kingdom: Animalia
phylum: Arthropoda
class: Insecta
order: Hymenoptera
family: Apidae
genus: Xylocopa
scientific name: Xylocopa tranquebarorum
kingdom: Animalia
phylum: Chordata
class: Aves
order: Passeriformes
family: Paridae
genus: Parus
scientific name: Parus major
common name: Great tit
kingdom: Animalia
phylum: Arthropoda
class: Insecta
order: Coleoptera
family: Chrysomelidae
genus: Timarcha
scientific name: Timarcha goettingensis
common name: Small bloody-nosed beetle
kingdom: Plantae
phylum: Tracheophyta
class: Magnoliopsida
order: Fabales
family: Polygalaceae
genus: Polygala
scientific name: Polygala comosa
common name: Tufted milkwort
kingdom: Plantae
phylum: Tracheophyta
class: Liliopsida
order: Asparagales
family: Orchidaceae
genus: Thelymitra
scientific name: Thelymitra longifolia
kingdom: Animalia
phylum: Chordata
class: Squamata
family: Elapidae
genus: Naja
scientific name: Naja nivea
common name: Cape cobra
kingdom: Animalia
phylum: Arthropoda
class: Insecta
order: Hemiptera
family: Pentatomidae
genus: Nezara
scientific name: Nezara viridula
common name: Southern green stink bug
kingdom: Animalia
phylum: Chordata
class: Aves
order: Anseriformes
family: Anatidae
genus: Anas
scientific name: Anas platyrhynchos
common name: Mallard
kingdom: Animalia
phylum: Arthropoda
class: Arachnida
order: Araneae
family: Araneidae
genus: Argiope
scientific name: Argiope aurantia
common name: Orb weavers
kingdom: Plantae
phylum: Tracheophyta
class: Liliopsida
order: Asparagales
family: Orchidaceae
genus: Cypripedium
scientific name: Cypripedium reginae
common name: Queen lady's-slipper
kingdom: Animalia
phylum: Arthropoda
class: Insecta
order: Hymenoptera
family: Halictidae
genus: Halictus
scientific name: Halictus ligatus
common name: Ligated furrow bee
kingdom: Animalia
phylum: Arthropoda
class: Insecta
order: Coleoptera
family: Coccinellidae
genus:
###
* **Task to carry out**
Rewrite the lines from the one containing "scientific name: Nezara viridula" through the last line, changing "phylum" to "division" and leaving everything else as it is.

* **Correct output**
scientific name: Nezara viridula
common name: Southern green stink bug
kingdom: Animalia
division: Chordata
class: Aves
order: Anseriformes
family: Anatidae
genus: Anas
scientific name: Anas platyrhynchos
common name: Mallard
kingdom: Animalia
division: Arthropoda
class: Arachnida
order: Araneae
family: Araneidae
genus: Argiope
scientific name: Argiope aurantia
common name: Orb weavers
kingdom: Plantae
division: Tracheophyta
class: Liliopsida
order: Asparagales
family: Orchidaceae
genus: Cypripedium
scientific name: Cypripedium reginae
common name: Queen lady's-slipper
kingdom: Animalia
division: Arthropoda
class: Insecta
order: Hymenoptera
family: Halictidae
genus: Halictus
scientific name: Halictus ligatus
common name: Ligated furrow bee
kingdom: Animalia
division: Arthropoda
class: Insecta
order: Coleoptera
family: Coccinellidae
genus:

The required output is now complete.